Rabu, 20 November 2013

PENDIDIKAN GERATIS DAN KEADILAN MENDAPATKAN PENDIDIKAN LAYAK 
Saat ini kesadaran masyarakat terhadap pendidikan semakin hari menunjukan trens positif. Partisipasi masyarakat dalam pendikan semakin tinggi. Banyak sekolah bermunculan berdasarkan inisiasi warga sekitar, mulai dari pembebasan lahan, ikut serta membangun gedung sekolah, ikut serta memperbaiki jalan hingga rela untuk menggaji guru.
Namun jika berbicara pendidikan yang layak saat ini masih banyak PR besar dari seluruh kalangan, baik pihak swasta, organisasi keagaamaan (yang korn dengan pendidikan) maupun pemerintah. Bagi sebagian masyarakat kita jangankan untuk sekolah yang layak, untuk dapat bersekolah pun sulit. Kesulitan beragam bentuknya, yang paling kelasik adalah masalah perekonomian untuk bersekolah. Di kolong jembatan kalangan urban merasa keberatan, karena mereka berpikir sekolah tidak menyelesaikan masalah perut mereka yang lapar. Belum ditambah bea sekolah yang semakin melangit, akibat ketimpangan kaya dan miskin berimbas kepada fasilitas sekolah.

Sekolah yang maju semakin maju, bahkan mendapat instensif dengan alalasann rintisan setandar nasional (RSSN) atau rintisan berbasis internasional.(RSBI) Sedang masih banyak sekolah yang dibawah setandar luput dari perhatian kita. Jangankan untuk kelengkapan laboratorium, tidak kehujanan didalam ruangan menjadi anugrah Allah yang tidak dapat mereka lupakan.
Si miskin mau mengembangkan anaknya yang cerdas pun sulit, harus membayar sebegitu besar biaya sekolah. Dan peluang mendapatkan bea siswa terkadan hanya semu, bea siswa hanya cukup untuk membayar bulanan bahkan kurang. Padahal biaya sekolah bukan hanya bulanan, bahkan sangat ironis sekolah negeri mewajibkan membayar uang bangunan.

Belum ketimpangan didalam dunia pendidikan, siswa yang tidak pernah memerlukan laboratorium MIPA (karena masalah jurusan) pun harus ikut membayar laboratorium, sedang fasilitas untuk kejuruannya kurang diperhatikan. Sementara yang membutuhkan loboraturium pun mengatakan fasilitas kurang lengkap. Bagaiman ini bisa teradi ? kemana saja anggaran selama ini berjalan ?

══════════

**PERSYARATAN TUGAS 1**
Ubahlah bagian teks bacaan, seluruhnya mulai dari "Namun jika berbicara" sampai ke "kepada fasilitas sekolah.", dengan mengganti "pemerintah" menjadi "negara".
**PERSYARATAN TUGAS 2**
Terjemahkan kalimat "Bagi sebagian masyarakat kita jangankan untuk sekolah yang layak, untuk dapat bersekolah pun sulit." dari teks bacaan ke dalam bahasa Inggris.
Catatan yang menyertainya tidak diperlukan.

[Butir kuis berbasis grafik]
══════════

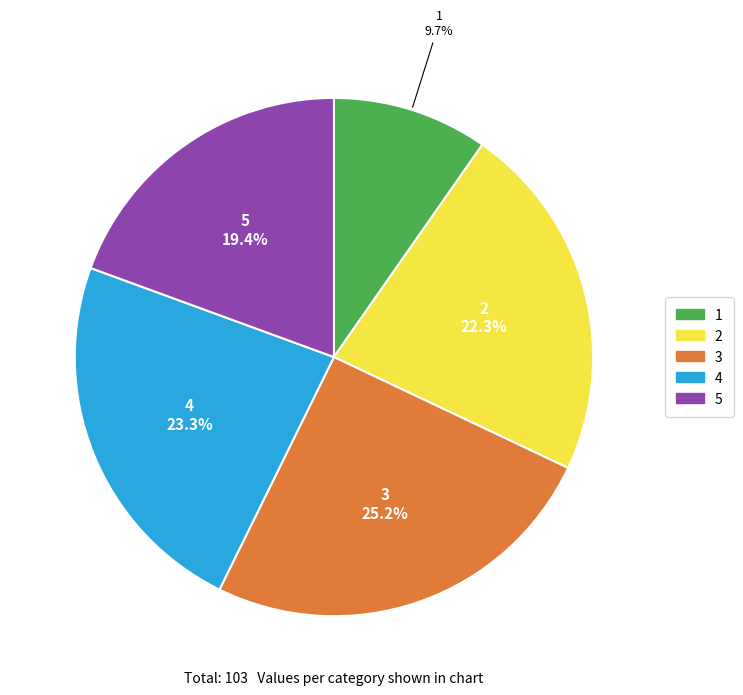

Approximately how many times larger is the value at 2 compared to 3?

0.9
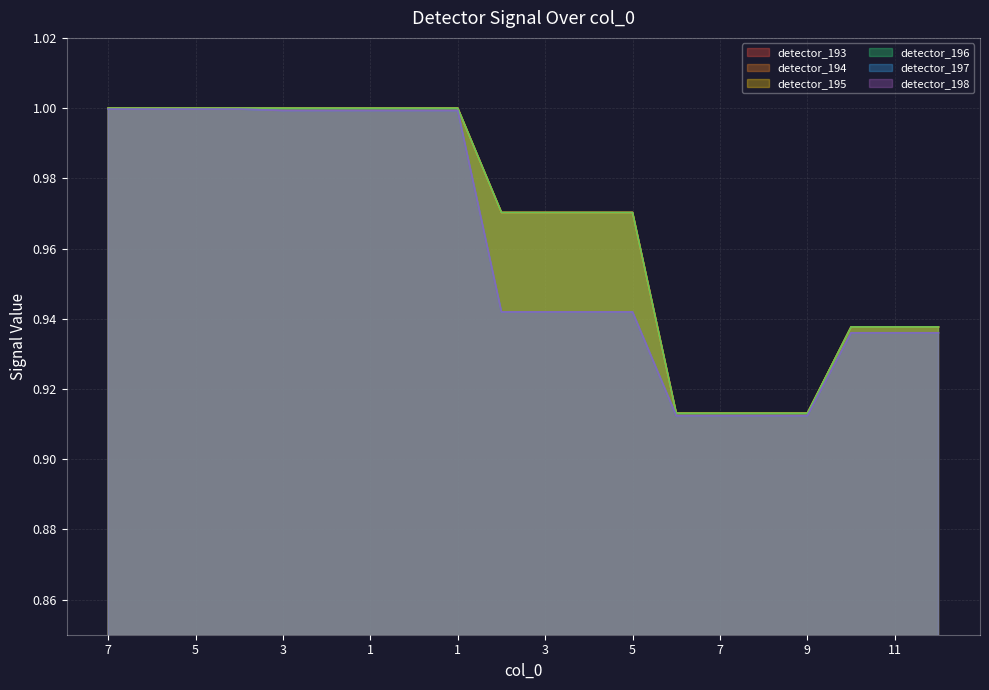

At 2, list the series in order from largest to smallest.

detector_193, detector_194, detector_195, detector_196, detector_197, detector_198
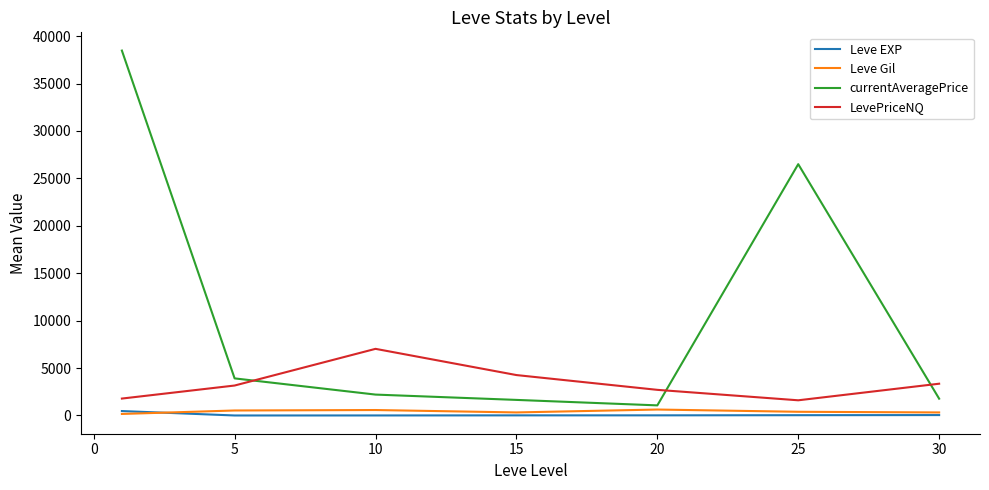

What is the highest value of the LevePriceNQ series?

7027.4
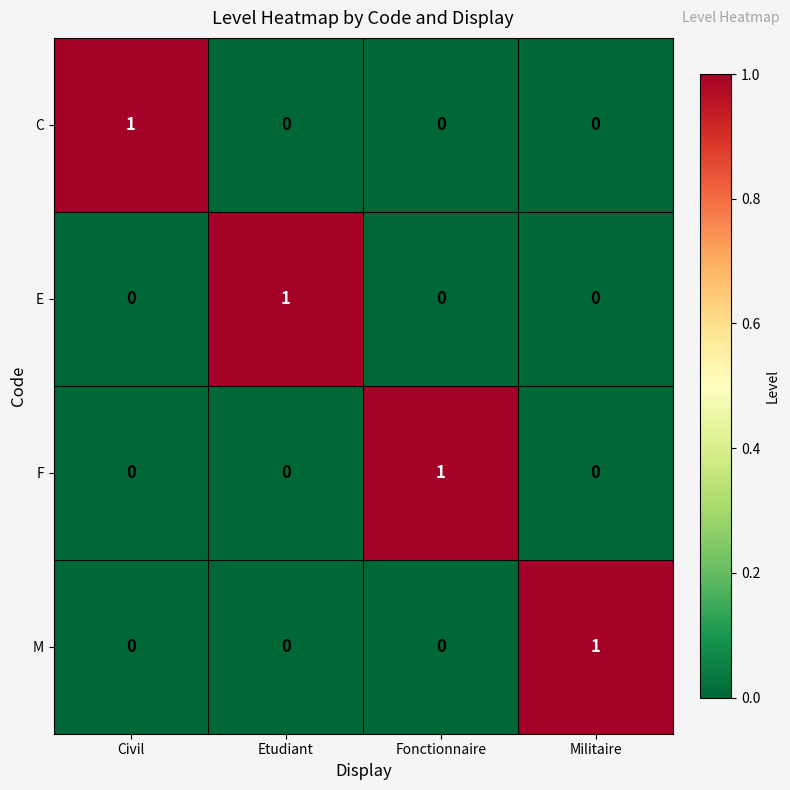

What is the spread (max minus min) of values at Fonctionnaire?

1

══════════

**PEMBAHASAN JAWABAN 1**
Namun jika berbicara pendidikan yang layak saat ini masih banyak PR besar dari seluruh kalangan, baik pihak swasta, organisasi keagaamaan (yang korn dengan pendidikan) maupun negara. Bagi sebagian masyarakat kita jangankan untuk sekolah yang layak, untuk dapat bersekolah pun sulit. Kesulitan beragam bentuknya, yang paling kelasik adalah masalah perekonomian untuk bersekolah. Di kolong jembatan kalangan urban merasa keberatan, karena mereka berpikir sekolah tidak menyelesaikan masalah perut mereka yang lapar. Belum ditambah bea sekolah yang semakin melangit, akibat ketimpangan kaya dan miskin berimbas kepada fasilitas sekolah.

**PEMBAHASAN JAWABAN 2**
For some of our people, let alone attending a decent school, even being able to go to school at all is difficult.